4. The system of claim 3, wherein the latch module is further to:

When the system working mode is a normal mode and the control signal is a low level signal, logically processing the control signal and the safety state signal through a plurality of NAND gate chips to obtain a second signal, wherein the second signal is the low level signal;

And performing logic AND processing on the second signal through a second AND gate chip to obtain the load control signal, wherein the load control signal is a low-level signal.

5. The system of claim 2, wherein the latch module further comprises a second diode, the second diode being configured between a second and gate chip and the load control module, the latch module further to:

When the system working mode is a limp mode, logically processing the control signal and the safety state signal through a plurality of NAND gate chips to obtain a third signal, wherein the third signal is a high-level signal;

conducting the second diode when the history control signal is a high-level signal to obtain a fourth signal, wherein the fourth signal is a high-level signal;

And performing logic AND processing on the fourth signal and the third signal through the second AND gate chip to obtain a load control signal, wherein the load control signal is a high-level signal.

6. The system of claim 5, wherein after obtaining the third signal, the latch module is further to:

When the history control signal is a low-level signal, the second diode is turned off;

And performing logic AND processing on the history control signal and the third signal through the second AND gate chip to obtain a load control signal, wherein the load control signal is a low-level signal.

7. The system of claim 1, wherein the power management module is further to:

Determining whether the main control module is in a normal state or not based on a safety monitoring signal sent by the main control module;

when the main control module is in a normal state and the power management module is in a normal state, determining that the system working mode is a normal mode, and sending a high-level safety state signal to the latch module;

When the main control module is in an abnormal state and/or the power management module is in an abnormal state, determining that the system working mode is a limp mode, and sending a low-level safety state signal to the latch module.

8. The system of any of claims 1-7, wherein the load control module is specifically configured to:

When the load control signal is a high-level signal, the load control module executes normal working operation;

And when the load control signal is a low-level signal, the load control module stops working operation.
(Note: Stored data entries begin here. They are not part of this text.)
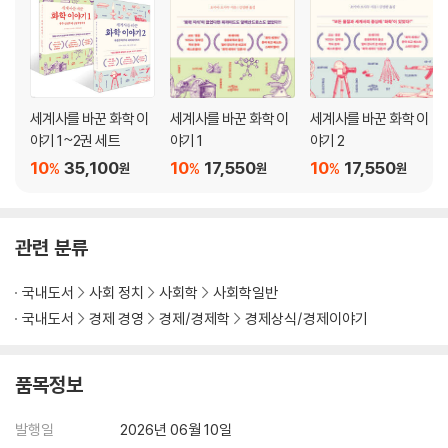
우리가 더 낸 돈은 어디로 사라졌을까?
엔화 약세와 일본이 잃어버린 ‘힘’
돈에 대한 불안은 착각이다
칼럼 3 - ‘달러를 벌고 토지를 잃는’ 외화 투자의 부작용
세계사를 바꾼 화학 이
세계사를 바꾼 화학 이
세계사를 바꾼 화학 이
야기 1~2권 세트
야기 1
야기 2
제6장 ‘돈만 있으면’의 종말
10
35,100
10
17,550
10
17,550
: 우리는 언제까지 돈에 지배당할까?
%
%
%
원
원
원
목숨을 빼앗는 ‘물건 부족’의 공포
700년 만의 인구 위기, 사람이 제약이 되는 시대로
‘사람의 제약’을 관리하는 사람
관련 분류
사람보다 돈을 우선하는 구조
경제를 순환시키지 못하는 거대 피라미드의 함정
국내도서
사회 정치
사회학
사회학일반
정말로 소중한 것은 무엇인가?
국내도서
경제 경영
경제/경제학
경제상식/경제이야기
제3부를 끝내고
품목정보
제4부 · 협력하기
내부에서 외부를 움직일 가능성
발행일
2026년 06월 10일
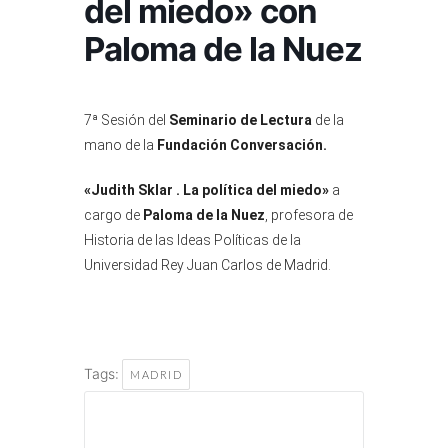
del miedo» con
Paloma de la Nuez
7ª Sesión del
Seminario de Lectura
de la
mano de la
Fundación Conversación.
«Judith Sklar . La política del miedo»
a
cargo de
Paloma de la Nuez
, profesora de
Historia de las Ideas Políticas de la
Universidad Rey Juan Carlos de Madrid.
Tags:
MADRID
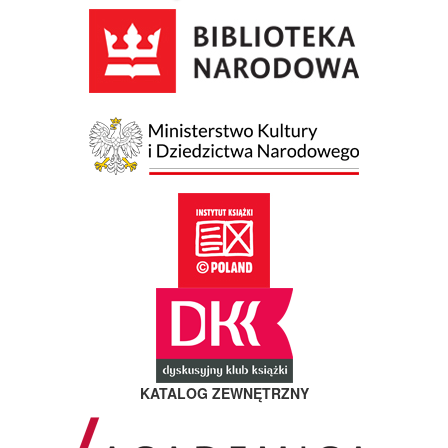
KATALOG ZEWNĘTRZNY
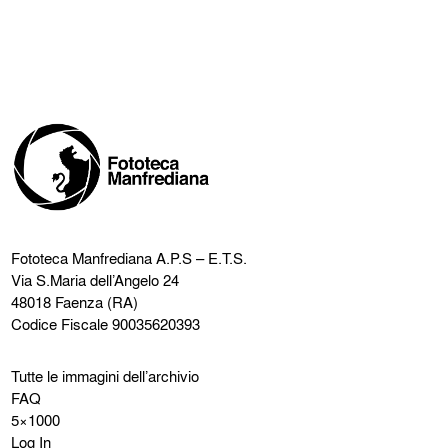
Fototeca Manfrediana
A.P.S – E.T.S.
Via S.Maria dell’Angelo 24
48018 Faenza (RA)
Codice Fiscale 90035620393
Tutte le immagini dell’archivio
FAQ
5×1000
Log In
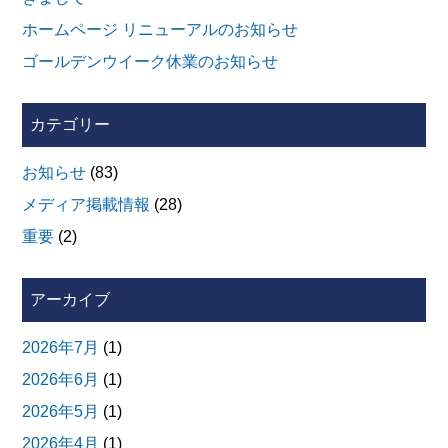
ホームページ リニューアルのお知らせ
ゴールデンウイーク休業のお知らせ
カテゴリー
お知らせ
(83)
メディア掲載情報
(28)
重要
(2)
アーカイブ
2026年7月
(1)
2026年6月
(1)
2026年5月
(1)
2026年4月
(1)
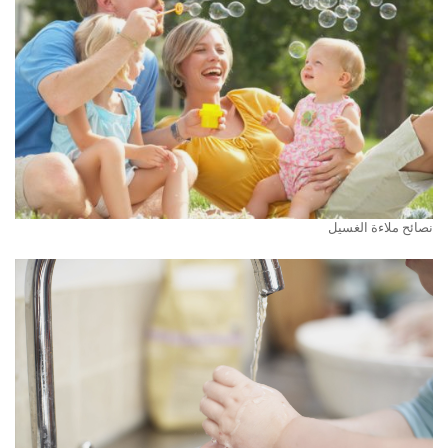
نصائح ملاءة الغسيل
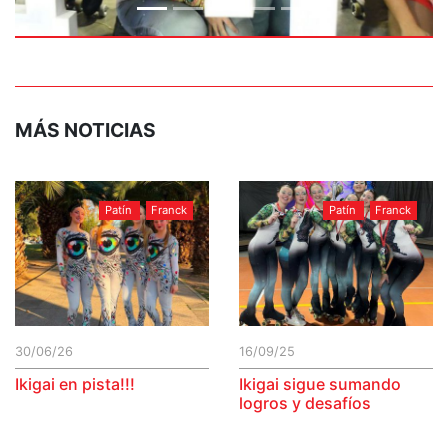
MÁS NOTICIAS
Patín
Franck
Patín
Franck
30/06/26
16/09/25
Ikigai en pista!!!
Ikigai sigue sumando
logros y desafíos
9. A method of load control, the method being applied to a load control system, the method comprising:

The main control module responds to the operation behavior of the object and sends a corresponding control signal to the latch module;

The power management module sends a corresponding safety state signal to the latch module based on the system working state;

The latch module is used for receiving the control signal and the safety state signal, latching the control signal and the safety state signal based on a preset safety control strategy, obtaining a load control signal and sending the load control signal to the load control module;

the load control module is used for receiving the load control signal and executing corresponding load control operation.
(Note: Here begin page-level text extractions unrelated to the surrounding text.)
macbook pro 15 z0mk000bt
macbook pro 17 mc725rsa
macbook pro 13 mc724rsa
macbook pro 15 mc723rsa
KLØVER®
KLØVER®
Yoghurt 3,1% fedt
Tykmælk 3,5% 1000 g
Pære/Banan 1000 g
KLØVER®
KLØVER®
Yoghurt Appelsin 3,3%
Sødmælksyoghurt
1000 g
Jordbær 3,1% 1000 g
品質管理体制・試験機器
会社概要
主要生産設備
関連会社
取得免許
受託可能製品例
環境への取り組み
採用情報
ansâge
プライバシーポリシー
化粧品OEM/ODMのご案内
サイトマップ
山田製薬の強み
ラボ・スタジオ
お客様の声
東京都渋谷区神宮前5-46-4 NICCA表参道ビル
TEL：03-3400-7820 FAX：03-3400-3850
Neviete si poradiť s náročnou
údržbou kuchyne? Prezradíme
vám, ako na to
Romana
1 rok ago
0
10. A computer device comprising a memory, a processor and a computer program stored on the memory and executable on the processor, characterized in that,

The processor, when executing the computer program, implements the steps of the method of claim 9.

11. A computer storage medium having stored thereon computer program instructions, characterized in that,

Which computer program instructions, when executed by a processor, carry out the steps of the method according to claim 9.

12. A vehicle comprising a load control system according to any one of claims 1 to 8, and/or a computer storage medium according to claim 11.